Markets & Jobs for Writers
Each week in this space, Practicing Writing shares no-fee, paying markets for writers of fiction, poetry, and creative nonfiction: competitions, contests, and calls for submissions. These weekly posts complement monthly issues of The Practicing Writer newsletter, where you’ll always find more listings, none of them limiting eligibility to residents of a single municipality, state, or province. (But this blog does share those more localized opportunities, including jobs.)
As always, if you’d like to share a specific opportunity listed here, please credit the blog for the find. Thanks for respecting the time and effort that I put into researching, curating, and posting this information! I do notice, and I appreciate the courtesy.
- From Nimrod: “We believe that Black lives matter and Black stories matter, and so we’re offering no-fee general and thematic online submissions for Black writers through July 31st. We would love to see your fiction, creative nonfiction, or poetry.” Current theme: “Endings and Beginnings.” Payment: Guidelines indicate “$10/page, with a maximum payment of $200.”
- For a September issue focused on Billy Wilder, Bright Wall/Dark Room seeks essays “on all facets of [Wilder’s] life, from focuses on single films to broad surveys, from academic lenses to personal responses, and we hope you won’t be afraid to go niche—the world doesn’t need one more generalized overview of Sunset Blvd. or The Apartment….Creative approaches are always encouraged! We pay on a sliding scale based on the scope of a given piece, with a range of $100 – $300 per essay.” Deadline: July 31.
- The Brooklyn Public Library’s “newly established Poet-in-Residence program offers time, space, resources, and mentorship to a Brooklyn-based poet. The Resident will serve as a creative force to enhance the Library’s current poetry offerings while supporting BPL’s goal of providing a space where patrons of all backgrounds and every economic standing can participate in a wide range of literary and cultural programs. One chosen resident will receive a stipend of $5000, office space (social distancing rules permitting), computer use, access to Brooklyn Public Library catalogue and reserves, support from the Brooklyn Public Library staff, yearlong mentorship from the Brooklyn Poet Laureate, opportunity for civic engagement with the Brooklyn literary community via workshops and collaboration on a National Poetry Month event.” Application deadline: July 31.
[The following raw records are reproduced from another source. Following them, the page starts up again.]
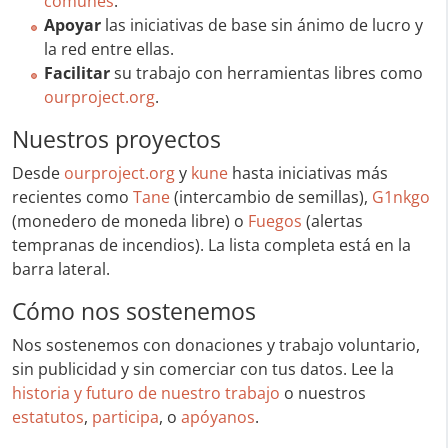
comunes
.
Apoyar
las iniciativas de base sin ánimo de lucro y
la red entre ellas.
Facilitar
su trabajo con herramientas libres como
ourproject.org
.
Nuestros proyectos
Desde
ourproject.org
y
kune
hasta iniciativas más
recientes como
Tane
(intercambio de semillas),
G1nkgo
(monedero de moneda libre) o
Fuegos
(alertas
tempranas de incendios). La lista completa está en la
barra lateral.
Cómo nos sostenemos
Nos sostenemos con donaciones y trabajo voluntario,
sin publicidad y sin comerciar con tus datos. Lee la
historia y futuro de nuestro trabajo
o nuestros
estatutos
,
participa
, o
apóyanos
.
- Reminder: Plenty of opportunities listed in the July issue of The Practicing Writer remain open for submissions/entries.
- Ruminate, “a nonprofit, contemplative-arts magazine in its fourteenth year of publication,” welcomes applications for a part-time (15-18 hours per week) fiction editor position. Payment will be $16/hour. Applications close tomorrow (July 21). Caught this one via the Minorities in Publishing newsletter.
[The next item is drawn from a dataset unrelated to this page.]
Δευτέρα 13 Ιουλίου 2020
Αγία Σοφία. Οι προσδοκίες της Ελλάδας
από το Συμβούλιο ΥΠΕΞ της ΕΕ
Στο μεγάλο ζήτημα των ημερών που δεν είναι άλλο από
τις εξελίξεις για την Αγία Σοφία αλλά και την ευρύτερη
- The Mary Sue seeks a part-time books editor, “preferably…someone who can work with us in our office in New York City (when that becomes possible again), but we’re open to remote applicants.” Application deadline and salary not specified. Caught this one via @WeisChoice.
- “The Wall Street Journal is looking for a columnist to write a reported column about the quirks, realities and frustrations of the workplace today. Loosely modeled on the WSJ’s popular Cubicle Culture from the early 2000s, this regular column would be told from the worker’s perspective and report what it’s like to implement the policies dictated by upper management. Among the many topics to explore: working from home vs. inside the office, demands on productivity, the challenges of incorporating technology into work, the transition in management from baby boomers to millennials, office relationships, mental health issues and more. The column should be based on reporting but we invite humor, voice and a point of view.”
- Denver-based Lighthouse Writers Workshop is advertising for a Program and Communications Coordinator and for an Administrative Associate. Due to the COVID-19 pandemic, these are both temporarily remote positions.